O novo coronavírus atingiu o mundo em proporções inimagináveis na saúde, economia e também na educação. Quando, em março de 2020, a Organização das Nações Unidas para a Educação, a Ciência e a Cultura (Unesco) anunciou que metade dos estudantes do planeta estava fora da escola em virtude da covid-19, do dia para a noite, o distanciamento social passou a ser regra e o sistema educacional foi nocauteado. Alguns países conseguiram contornar melhor a situação, já outros não fazem o mínimo para seus alunos e professores.
Vizinhos brasileiros, caso de Peru e Argentina, realizaram ações de amplo alcance para que seus alunos do ensino básico tivessem o mínimo prejuízo. No país andino, o governo comprou e distribuiu 840 mil tablets com acesso à internet. Já o país portenho criou o programa ‘Seguimos Estudiando’ e imprimiu mais de sete milhões de cadernos. O Brasil, onde 46 milhões de habitantes não têm acesso à internet e que tem uma nota média igual aos países citados no Programa Internacional de Avaliação do Estudantes (Pisa) de 2018, não trouxe providências que atendessem seus alunos como fizeram essas outras nações.
A falta de ação coordenada pelo Ministério da Educação do Brasil com Estados e Municípios aumenta o prejuízo. O ministro da pasta, Abraham Weintraub, disse em 15 de maio que o Exame Nacional do Ensino Médio (Enem) “não é para atender injustiças sociais, é para selecionar os melhores”. Por causa da pandemia, escolas de todo o país suspenderam as aulas, mas só após pressão dos estudantes e do Congresso Nacional, que o Enem foi adiado. Mesmo assim, Weintraub critica os gestores estaduais e municipais pelo que chama de atitude “precipitada” de fechar escolas.

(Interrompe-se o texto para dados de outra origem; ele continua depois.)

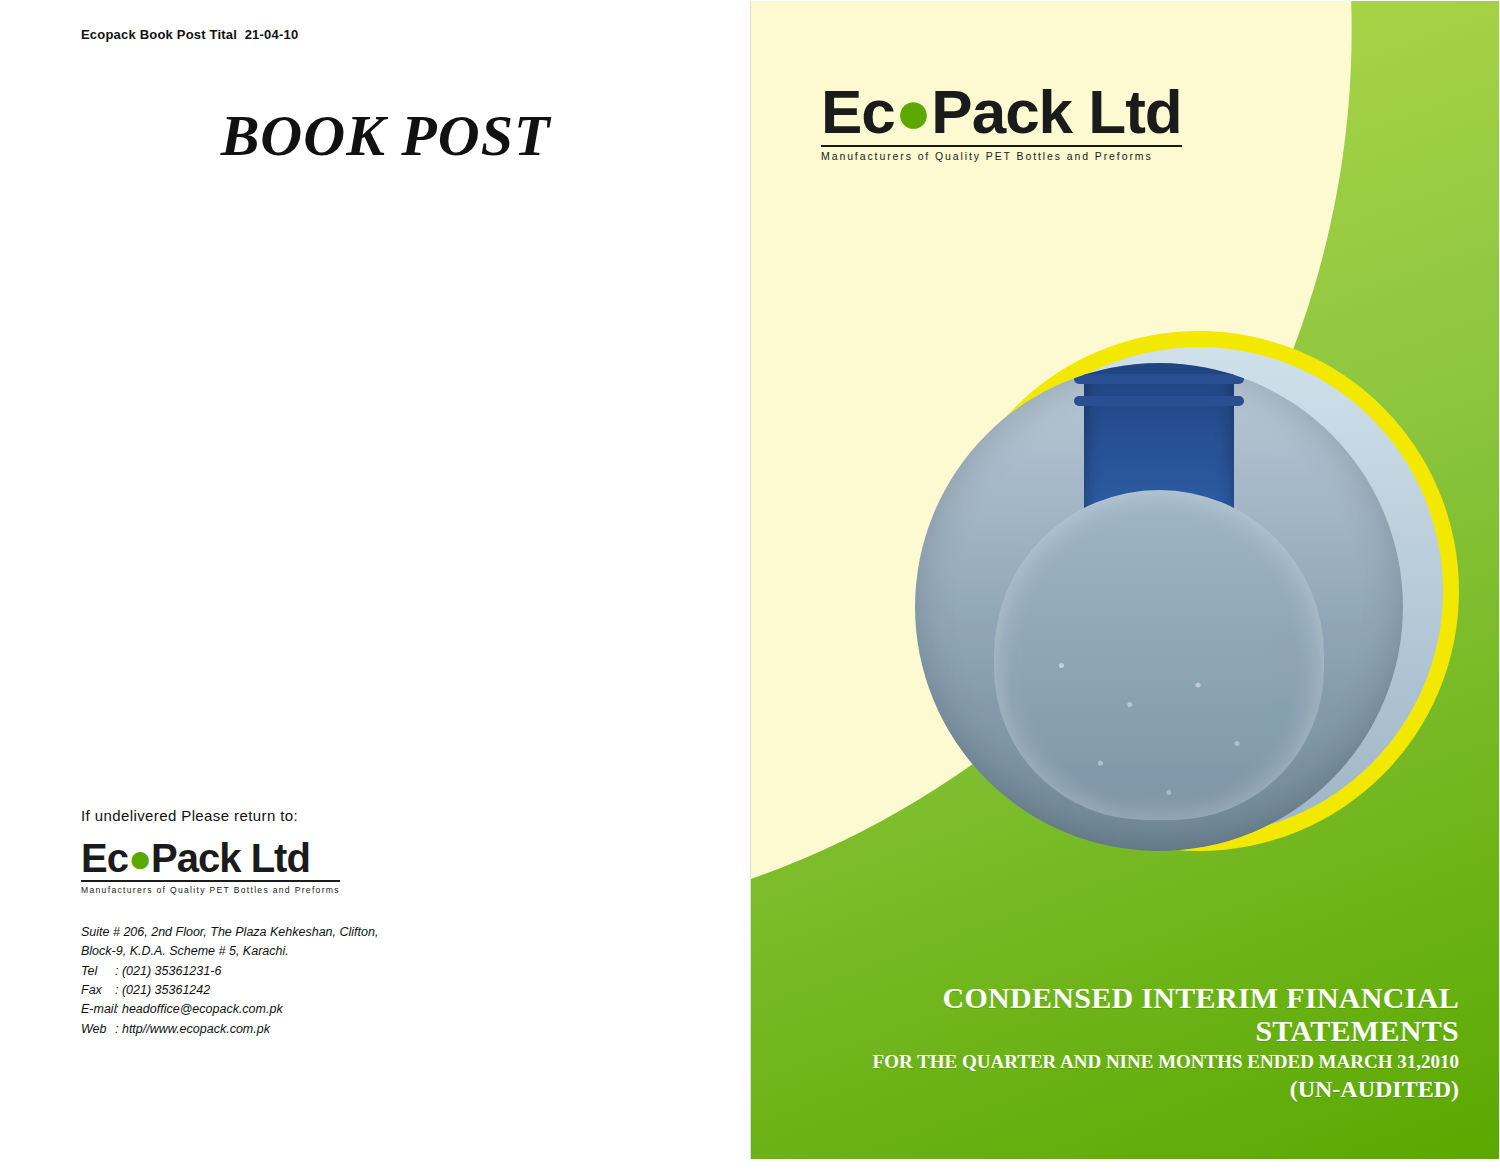Ecopack Book Post Tital 21-04-10
BOOK POST
If undelivered Please return to:
Ec●Pack Ltd
Manufacturers of Quality PET Bottles and Preforms
Suite # 206, 2nd Floor, The Plaza Kehkeshan, Clifton,
Block-9, K.D.A. Scheme # 5, Karachi.
Tel: (021) 35361231-6
Fax: (021) 35361242
E-mail: headoffice@ecopack.com.pk
Web: http//www.ecopack.com.pk
Ec●Pack Ltd
Manufacturers of Quality PET Bottles and Preforms
CONDENSED INTERIM FINANCIAL STATEMENTS
FOR THE QUARTER AND NINE MONTHS ENDED MARCH 31,2010
(UN-AUDITED)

O impacto entre alunos das redes pública e privada é desigual. A mais recente pesquisa realizada pelo Centro Regional de Estudos para o Desenvolvimento da Sociedade da Informação (Cetic) sobre o uso de tecnologias de informação e comunicação em domicílios brasileiros mostrou que, em 2018, apenas 9% das famílias das classes D e E possuíam computador em casa.
No cenário da educação sul-mato-grossense, Patrick Schistl Leite, coordenador na Escola Estadual Professora Ada Teixeira Dos Santos Pereira em Campo Grande, analisou que a situação é de desigualdade entre os alunos e que mesmo antes da pandemia, os estudantes com mais recursos tinham um aprendizado melhor. “A gente sabe que existe diferenças de aprendizagem porque são pessoas com contextos sociais diferentes. Agora, aprofunda ainda mais o contexto de desigualdade.”
O acesso aos materiais on-line é outro problema. Na maioria dos casos, é feito via smartphone segundo o Instituto Brasileiro de Geografia e Estatística (IBGE). “Foi difícil chegar aos alunos que não têm acesso a internet. Vimos e fizemos uma conta que 30% dos nossos alunos não têm acesso à internet. Então é muito, são muitos, nossa escola tem 1400, 1450 alunos. É uma proporção muito grande”, contou Leite.
Antes da pandemia, as escolas públicas já eram bastante castigadas e marcadas por uma brutal desigualdade de oportunidades. Onde o ambiente familiar possui forte influência nos resultados educacionais, haverá diferentes desfechos para os 48 milhões de alunos da educação básica. As perdas serão coletivas, mas não há dúvidas de que os mais prejudicados serão aqueles que, mesmo antes do coronavírus, já eram vulneráveis: estudantes mais pobres.
"O sistema brasileiro tem uma série de problemáticas. Não é valorizado, muitas vezes, as condições de trabalhos são precárias. Fácil é o que a gente encontra na rede particular. Mas o professor da escola pública é especialista em tirar 'leite de pedra'," reitera Pedro José de Menezes Macedo, professor de biologia na capital. Na angústia e na incerteza de que suas aulas virtuais não chegarão para todos os seus alunos, os professores continuam disponibilizando conteúdos, mesmo sabendo que estão excluindo muitos. Macedo também denuncia que o impacto do ensino a distância na educação básica é violento demais.
A pandemia serviu para mostrar ainda mais a desigualdade do sistema educacional brasileiro, que não dá a base para o professor trabalhar nem quando há a 'normalidade', quiçá em um cenário caótico. Será que, depois desse trauma, o país conseguirá enfim manter o senso de urgência e de prioridade em relação à educação?